SC - garlic in British Isles

marilyn traber mtraber at email.msn.com
Thu May 7 06:27:07 PDT 1998


As an English cook in England I can assure everyone that lots of garlic is
eaten in England (I've served the boiled garlic dish to an all English group
in February and twice last weekend to a mixed English/German/French/Italian
medieval event and every scrap was eaten on both occasions!)

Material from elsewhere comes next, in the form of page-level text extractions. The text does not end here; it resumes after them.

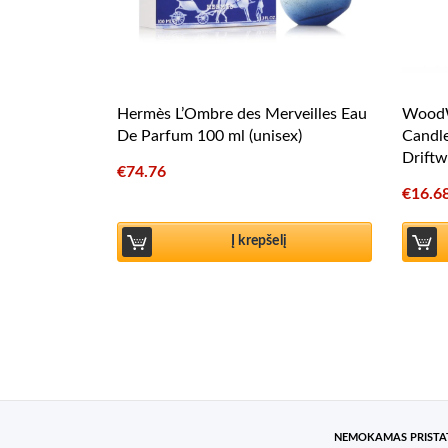
Hermès L’Ombre des Merveilles Eau
WoodW
De Parfum 100 ml (unisex)
Candl
Drift
€
74.76
€
16.6
Į krepšelį
NEMOKAMAS PRIST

My understanding (and I haven't checked the sources) is that in medieval
times the English were famous for the amount of garlic they ate.  The story
I read (somewhere, but it's NMP so I didn't bother to track it down) is that
plenty was eaten until Victorian times.  Queen Victoria wasn't keen on it,
so Isabella Beaton left garlic out of her recipe book (I believe there was 1
recipe including garlic in the first edition).  This then became the bible
of middle-class England, so the use of garlic died out.  This fitted with
general tendancies of the period, to use fewer spices and have plainer
dishes (except for commercial sauces and the odd curry for people returning
from the Raj).

The return of garlic is strongly connected to recent immigration to the UK
from the Carribean, Indian sub-continent and other parts of the
Commonwealth, particularly the second group.  They set up restaurants,
fromthe 1970s onwards, and the UK now has one of the most varied cuisines,
certainly in Europe, probably in the world.  It is said that you name a
cuisine, and somewhere in England will be a restaurant selling it - maybe
not exactly as at home, tho!  In fashionable restaurants I believe one of
the popular current influences is Pacific Rim cookery.